*** Input material ***
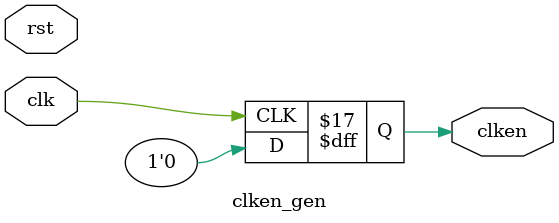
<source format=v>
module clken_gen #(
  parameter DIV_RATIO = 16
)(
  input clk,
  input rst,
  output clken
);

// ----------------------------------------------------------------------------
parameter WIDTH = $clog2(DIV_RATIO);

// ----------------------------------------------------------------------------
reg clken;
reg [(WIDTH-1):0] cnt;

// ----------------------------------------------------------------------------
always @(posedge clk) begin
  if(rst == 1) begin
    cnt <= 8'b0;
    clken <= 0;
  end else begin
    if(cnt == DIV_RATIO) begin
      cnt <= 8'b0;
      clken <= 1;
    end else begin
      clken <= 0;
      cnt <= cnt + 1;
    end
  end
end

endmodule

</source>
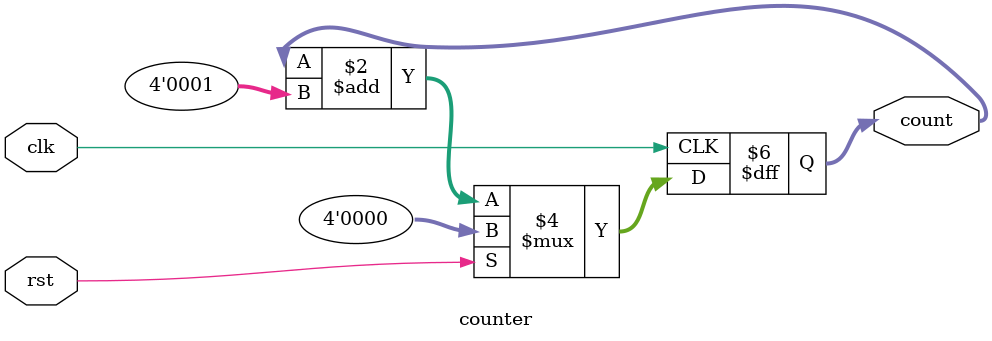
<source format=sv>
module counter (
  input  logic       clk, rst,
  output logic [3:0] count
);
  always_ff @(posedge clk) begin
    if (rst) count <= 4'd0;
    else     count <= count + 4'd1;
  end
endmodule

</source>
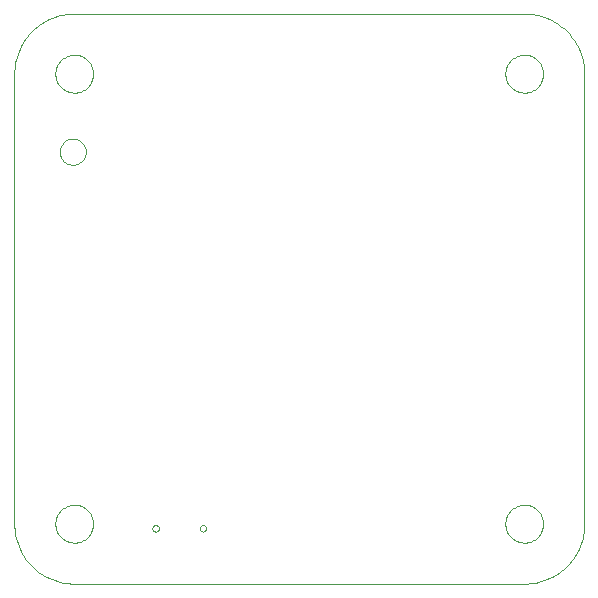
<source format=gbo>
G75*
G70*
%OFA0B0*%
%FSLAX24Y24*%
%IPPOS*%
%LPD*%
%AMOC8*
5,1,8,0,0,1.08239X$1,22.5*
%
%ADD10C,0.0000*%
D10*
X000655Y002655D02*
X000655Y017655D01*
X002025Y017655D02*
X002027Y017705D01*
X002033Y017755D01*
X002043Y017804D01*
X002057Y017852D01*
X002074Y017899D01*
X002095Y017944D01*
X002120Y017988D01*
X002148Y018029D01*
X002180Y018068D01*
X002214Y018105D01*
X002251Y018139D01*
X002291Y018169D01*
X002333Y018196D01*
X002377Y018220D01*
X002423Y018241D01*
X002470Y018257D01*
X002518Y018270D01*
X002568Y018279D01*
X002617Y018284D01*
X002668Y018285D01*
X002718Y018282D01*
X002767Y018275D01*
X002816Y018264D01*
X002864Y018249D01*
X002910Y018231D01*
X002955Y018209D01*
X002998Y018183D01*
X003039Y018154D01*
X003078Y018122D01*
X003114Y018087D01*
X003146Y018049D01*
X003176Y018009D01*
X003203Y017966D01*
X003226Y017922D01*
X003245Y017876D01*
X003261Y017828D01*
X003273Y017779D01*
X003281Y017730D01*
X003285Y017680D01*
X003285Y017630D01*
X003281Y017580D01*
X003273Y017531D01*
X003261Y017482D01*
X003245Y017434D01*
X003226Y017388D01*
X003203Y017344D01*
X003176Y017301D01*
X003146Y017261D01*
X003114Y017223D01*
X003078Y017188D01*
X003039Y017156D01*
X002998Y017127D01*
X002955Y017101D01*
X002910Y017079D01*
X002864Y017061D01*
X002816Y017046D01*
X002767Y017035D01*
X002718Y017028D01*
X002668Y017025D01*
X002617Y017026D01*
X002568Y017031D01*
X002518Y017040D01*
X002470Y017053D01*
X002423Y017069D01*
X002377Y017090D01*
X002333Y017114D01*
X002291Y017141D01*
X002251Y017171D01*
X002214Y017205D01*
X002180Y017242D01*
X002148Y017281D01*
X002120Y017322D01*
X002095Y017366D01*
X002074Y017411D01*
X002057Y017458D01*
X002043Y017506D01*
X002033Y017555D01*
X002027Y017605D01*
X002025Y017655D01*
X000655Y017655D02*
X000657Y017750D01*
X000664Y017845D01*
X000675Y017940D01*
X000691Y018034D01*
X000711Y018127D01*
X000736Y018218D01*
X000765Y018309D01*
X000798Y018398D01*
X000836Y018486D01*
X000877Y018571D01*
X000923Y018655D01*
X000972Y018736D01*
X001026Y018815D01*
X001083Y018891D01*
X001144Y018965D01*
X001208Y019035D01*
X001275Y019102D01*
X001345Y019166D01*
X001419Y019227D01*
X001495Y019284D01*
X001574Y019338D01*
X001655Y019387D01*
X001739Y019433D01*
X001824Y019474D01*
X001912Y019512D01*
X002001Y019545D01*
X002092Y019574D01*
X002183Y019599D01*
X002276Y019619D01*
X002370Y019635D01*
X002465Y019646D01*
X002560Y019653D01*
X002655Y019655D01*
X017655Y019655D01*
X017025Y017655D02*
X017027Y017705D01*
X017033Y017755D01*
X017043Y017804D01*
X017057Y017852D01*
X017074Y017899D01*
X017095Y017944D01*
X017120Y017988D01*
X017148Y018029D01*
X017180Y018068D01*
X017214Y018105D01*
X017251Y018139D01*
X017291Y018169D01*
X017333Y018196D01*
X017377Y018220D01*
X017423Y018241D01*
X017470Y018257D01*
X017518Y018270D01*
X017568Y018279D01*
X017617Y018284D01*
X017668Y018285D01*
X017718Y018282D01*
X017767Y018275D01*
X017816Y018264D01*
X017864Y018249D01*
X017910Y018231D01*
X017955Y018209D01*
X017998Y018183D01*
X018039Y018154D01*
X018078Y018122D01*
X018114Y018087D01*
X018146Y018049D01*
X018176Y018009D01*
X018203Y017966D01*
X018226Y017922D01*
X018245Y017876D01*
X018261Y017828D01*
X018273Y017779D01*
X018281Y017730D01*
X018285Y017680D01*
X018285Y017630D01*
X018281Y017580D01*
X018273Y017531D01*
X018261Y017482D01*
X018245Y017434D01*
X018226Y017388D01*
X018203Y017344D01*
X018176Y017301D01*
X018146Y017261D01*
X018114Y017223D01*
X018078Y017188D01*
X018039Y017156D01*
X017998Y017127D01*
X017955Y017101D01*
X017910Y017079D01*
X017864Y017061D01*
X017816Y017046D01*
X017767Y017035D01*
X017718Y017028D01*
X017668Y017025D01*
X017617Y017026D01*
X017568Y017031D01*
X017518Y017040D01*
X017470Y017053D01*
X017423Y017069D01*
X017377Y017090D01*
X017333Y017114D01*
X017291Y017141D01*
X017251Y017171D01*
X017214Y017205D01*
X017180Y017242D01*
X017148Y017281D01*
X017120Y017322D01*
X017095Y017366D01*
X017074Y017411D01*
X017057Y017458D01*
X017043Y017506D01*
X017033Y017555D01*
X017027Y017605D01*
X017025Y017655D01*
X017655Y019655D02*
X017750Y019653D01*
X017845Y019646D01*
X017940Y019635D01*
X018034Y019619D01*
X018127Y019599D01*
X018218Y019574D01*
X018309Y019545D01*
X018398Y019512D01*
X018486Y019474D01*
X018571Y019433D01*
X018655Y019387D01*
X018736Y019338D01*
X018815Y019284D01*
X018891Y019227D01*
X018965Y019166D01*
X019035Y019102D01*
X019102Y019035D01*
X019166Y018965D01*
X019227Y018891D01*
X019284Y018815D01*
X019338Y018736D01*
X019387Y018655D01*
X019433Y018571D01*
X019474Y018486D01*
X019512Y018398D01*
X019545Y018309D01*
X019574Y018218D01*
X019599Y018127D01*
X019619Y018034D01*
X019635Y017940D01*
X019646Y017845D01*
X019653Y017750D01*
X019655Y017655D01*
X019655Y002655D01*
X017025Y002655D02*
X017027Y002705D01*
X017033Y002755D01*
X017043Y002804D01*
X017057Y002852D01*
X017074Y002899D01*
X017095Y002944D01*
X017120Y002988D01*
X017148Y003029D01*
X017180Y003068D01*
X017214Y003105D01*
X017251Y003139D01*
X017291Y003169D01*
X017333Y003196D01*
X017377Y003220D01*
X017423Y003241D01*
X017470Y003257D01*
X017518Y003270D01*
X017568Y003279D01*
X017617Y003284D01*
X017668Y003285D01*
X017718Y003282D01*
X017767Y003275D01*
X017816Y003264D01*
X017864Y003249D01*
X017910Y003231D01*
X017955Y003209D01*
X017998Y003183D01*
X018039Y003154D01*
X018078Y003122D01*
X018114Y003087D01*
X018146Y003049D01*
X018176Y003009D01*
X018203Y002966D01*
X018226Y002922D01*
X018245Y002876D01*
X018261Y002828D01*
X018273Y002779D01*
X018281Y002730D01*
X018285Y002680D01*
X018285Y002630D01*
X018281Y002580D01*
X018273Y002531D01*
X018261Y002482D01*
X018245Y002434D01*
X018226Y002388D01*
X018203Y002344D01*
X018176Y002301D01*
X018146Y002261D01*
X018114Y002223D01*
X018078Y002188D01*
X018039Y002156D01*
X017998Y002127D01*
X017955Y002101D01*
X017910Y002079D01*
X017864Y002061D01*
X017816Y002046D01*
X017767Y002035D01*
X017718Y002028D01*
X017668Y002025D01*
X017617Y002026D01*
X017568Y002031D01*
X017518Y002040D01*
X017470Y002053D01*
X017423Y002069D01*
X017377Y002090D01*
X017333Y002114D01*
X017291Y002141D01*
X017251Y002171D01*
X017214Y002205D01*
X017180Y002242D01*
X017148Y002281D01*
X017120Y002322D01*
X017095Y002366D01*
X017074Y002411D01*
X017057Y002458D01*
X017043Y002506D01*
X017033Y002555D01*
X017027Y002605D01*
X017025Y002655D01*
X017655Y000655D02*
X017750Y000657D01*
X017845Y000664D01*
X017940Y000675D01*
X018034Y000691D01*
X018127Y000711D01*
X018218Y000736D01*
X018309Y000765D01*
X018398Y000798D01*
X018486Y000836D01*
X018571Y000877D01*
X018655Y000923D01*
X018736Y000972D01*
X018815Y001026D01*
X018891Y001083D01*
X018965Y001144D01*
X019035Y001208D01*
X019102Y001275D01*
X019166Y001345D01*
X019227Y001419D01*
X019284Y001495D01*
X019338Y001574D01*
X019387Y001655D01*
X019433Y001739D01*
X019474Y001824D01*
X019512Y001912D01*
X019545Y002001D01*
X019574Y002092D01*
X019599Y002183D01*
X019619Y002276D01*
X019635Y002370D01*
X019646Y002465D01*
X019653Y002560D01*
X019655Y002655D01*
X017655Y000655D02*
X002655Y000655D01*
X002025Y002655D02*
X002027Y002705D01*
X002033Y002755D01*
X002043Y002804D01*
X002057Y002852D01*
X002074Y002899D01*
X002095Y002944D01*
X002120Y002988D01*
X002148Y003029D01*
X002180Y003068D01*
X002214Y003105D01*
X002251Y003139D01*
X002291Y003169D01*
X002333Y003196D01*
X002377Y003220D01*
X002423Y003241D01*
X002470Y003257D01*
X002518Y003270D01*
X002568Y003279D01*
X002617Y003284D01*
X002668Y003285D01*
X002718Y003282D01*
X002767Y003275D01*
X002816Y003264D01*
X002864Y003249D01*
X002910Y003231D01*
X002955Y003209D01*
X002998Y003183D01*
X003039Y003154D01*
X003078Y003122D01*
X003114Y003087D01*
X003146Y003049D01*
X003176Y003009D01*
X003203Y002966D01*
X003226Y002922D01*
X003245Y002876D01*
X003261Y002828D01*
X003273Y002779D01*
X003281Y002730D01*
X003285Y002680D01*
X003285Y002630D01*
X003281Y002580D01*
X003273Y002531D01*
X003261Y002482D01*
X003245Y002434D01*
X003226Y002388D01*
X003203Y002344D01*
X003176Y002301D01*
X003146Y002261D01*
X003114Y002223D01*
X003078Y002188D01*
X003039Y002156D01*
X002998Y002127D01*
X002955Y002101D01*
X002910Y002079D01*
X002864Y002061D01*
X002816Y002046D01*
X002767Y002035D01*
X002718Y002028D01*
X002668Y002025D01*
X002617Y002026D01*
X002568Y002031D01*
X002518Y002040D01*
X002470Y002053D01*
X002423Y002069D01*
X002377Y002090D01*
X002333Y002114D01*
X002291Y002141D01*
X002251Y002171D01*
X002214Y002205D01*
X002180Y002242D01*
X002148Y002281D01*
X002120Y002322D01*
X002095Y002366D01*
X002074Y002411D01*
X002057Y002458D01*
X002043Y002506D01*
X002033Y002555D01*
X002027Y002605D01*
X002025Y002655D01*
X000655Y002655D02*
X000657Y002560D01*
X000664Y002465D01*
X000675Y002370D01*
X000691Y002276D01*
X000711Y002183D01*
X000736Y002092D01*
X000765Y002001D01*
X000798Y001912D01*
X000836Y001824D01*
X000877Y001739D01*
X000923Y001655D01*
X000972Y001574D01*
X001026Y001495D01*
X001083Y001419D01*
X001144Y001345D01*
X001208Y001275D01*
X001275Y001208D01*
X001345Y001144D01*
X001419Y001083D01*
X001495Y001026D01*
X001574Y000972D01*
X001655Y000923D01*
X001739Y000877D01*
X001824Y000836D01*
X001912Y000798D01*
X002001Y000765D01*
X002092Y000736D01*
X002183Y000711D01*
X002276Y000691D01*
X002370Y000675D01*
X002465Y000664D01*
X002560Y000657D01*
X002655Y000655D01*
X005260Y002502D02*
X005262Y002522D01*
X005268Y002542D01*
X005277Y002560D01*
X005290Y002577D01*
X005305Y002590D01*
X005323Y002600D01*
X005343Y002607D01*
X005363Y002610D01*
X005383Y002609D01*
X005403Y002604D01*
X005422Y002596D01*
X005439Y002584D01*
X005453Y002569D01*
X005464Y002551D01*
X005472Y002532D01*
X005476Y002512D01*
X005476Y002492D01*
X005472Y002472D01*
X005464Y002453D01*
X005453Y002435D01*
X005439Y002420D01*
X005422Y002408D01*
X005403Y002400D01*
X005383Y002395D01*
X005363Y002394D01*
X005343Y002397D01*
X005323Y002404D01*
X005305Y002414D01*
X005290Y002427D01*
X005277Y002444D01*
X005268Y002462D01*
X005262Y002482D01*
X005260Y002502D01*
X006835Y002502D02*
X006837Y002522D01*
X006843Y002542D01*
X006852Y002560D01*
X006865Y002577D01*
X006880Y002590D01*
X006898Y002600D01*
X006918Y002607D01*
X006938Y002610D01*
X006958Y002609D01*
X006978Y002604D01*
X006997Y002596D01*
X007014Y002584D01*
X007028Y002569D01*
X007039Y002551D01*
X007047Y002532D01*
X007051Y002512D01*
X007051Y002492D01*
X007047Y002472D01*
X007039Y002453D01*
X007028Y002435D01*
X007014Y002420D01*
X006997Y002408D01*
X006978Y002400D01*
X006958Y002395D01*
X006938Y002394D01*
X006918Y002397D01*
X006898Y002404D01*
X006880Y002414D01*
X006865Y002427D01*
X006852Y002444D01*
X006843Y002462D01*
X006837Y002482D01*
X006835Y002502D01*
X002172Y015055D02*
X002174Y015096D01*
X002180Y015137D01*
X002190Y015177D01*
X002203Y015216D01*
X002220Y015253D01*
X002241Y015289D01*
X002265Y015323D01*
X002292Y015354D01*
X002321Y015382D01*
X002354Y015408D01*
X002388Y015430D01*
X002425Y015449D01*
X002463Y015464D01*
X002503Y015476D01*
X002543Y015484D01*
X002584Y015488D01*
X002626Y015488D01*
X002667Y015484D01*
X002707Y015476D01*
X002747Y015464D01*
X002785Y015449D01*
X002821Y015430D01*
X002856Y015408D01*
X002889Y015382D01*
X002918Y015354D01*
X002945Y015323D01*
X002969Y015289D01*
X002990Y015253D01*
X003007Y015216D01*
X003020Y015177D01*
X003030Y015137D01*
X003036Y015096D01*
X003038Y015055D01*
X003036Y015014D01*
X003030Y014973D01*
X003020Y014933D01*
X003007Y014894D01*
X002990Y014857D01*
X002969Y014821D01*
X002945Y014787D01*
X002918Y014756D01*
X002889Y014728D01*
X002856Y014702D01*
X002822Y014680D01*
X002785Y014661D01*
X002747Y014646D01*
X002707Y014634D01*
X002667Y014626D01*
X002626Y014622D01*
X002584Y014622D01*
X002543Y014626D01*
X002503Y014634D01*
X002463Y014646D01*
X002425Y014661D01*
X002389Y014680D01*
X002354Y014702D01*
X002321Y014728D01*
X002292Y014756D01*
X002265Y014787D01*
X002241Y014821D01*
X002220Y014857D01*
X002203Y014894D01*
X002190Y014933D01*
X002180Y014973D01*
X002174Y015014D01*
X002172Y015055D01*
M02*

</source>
***
• What is being asked: Extract all lines from the data in which "logic" is found.

• Exercise answer:
  input  logic       clk, rst,
  output logic [3:0] count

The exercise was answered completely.